The new product documentation portal is here. Check it out now at docs.hitachivantara.com

 

Hitachi Vantara Lumada and Pentaho Documentation

Memory Group By

Parent article

The Memory Group By step groups rows in memory from a source step. The resulting rows are grouped based on a specified field or collection of fields. A new row is generated for each group. This step differs from the Group By step by processing all rows in memory, and is designed to handle non-sorted input. If the number of rows you want to group is too large to fit into memory, you must use a combination of the Sort rows and Group By steps.

General

Enter the information in the transformation step name field as shown in the following table:

OptionDefinition
Step NameSpecify the unique name of the Memory Group by step on the canvas. You can customize the name or leave it as the default.
Always give back a result rowSelect to return a result row, even when there is no input row. If no input rows exist, this option returns a count of zero (0).

Memory Group By dialog

The fields that make up the Group Table

Use this table to specify the fields you want to group. Click Get Fields to add all fields from the PDI input stream. Right-click a row in the table to edit that single row or all rows in the table.

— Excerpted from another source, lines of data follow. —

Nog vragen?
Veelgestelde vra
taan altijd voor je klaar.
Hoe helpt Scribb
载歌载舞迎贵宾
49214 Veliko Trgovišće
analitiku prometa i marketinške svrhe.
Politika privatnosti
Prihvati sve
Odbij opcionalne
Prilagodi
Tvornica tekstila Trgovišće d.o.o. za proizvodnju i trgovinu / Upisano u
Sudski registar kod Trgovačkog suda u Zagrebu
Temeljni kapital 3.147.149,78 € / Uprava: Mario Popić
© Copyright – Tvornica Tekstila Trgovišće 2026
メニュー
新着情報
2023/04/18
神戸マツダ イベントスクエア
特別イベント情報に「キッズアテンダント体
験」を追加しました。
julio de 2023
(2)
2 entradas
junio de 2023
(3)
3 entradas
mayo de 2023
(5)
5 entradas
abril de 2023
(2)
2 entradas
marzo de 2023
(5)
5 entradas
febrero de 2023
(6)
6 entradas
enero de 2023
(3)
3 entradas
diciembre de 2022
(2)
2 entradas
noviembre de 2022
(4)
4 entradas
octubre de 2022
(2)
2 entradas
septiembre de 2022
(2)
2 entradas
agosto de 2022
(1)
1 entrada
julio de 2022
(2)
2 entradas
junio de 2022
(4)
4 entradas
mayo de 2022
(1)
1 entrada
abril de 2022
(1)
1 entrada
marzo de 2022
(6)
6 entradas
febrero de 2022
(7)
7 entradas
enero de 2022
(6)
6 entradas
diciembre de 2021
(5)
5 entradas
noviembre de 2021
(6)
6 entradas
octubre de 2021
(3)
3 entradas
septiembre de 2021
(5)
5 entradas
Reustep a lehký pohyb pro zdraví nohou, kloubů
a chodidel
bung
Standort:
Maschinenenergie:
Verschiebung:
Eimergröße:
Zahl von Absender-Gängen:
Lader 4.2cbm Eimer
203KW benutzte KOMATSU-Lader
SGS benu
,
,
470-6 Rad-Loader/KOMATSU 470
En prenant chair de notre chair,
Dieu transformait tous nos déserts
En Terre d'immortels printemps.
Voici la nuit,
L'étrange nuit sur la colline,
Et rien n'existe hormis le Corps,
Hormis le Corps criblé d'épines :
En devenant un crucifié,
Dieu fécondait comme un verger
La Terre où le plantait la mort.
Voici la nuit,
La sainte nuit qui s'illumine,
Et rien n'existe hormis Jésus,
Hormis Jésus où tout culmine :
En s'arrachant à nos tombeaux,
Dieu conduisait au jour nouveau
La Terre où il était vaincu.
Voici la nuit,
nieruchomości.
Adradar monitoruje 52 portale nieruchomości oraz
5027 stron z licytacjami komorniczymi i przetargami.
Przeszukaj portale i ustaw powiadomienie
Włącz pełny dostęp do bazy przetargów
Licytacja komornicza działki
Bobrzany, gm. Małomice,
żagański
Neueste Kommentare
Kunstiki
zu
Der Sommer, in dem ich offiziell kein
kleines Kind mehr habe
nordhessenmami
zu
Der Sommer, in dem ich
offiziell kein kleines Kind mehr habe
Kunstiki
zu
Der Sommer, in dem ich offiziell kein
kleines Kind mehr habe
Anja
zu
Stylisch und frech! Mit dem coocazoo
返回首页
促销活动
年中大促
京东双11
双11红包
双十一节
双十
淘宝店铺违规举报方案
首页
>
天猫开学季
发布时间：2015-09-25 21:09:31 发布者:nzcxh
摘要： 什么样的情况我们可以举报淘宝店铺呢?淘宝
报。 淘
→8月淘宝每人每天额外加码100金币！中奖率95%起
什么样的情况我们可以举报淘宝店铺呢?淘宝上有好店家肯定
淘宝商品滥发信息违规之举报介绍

NoteLeave this table blank to calculate aggregate functions over the entire dataset.

Aggregates table

Use this table to specify the group you want to aggregate, the aggregation method, and the name of the resulting new field. Click Get lookup fields to specify the fields to include in a group. See the Group By step for more details.

ColumnDescription
NameThe name of the aggregate field.
SubjectThe subject on which you want to use an aggregation method.
Type

The type of aggregation method for grouping the rows. The following methods are available:

  • Sum
  • Average (Mean)
  • Median
  • Percentile
  • Minimum
  • Maximum
  • Number of values (N)
  • Concatenate strings separated by , (comma)
  • First non-null value
  • Last non-null value
  • First value (including null)
  • Last value (including null)
  • Standard deviation
  • Concatenate strings that are separated by the character specified in the Value column
  • Number of distinct values
  • Number of rows (without field argument).
ValueThe aggregate value.

Metadata injection support

All fields of this step support metadata injection. You can use this step with ETL metadata injection to pass metadata to your transformation at runtime.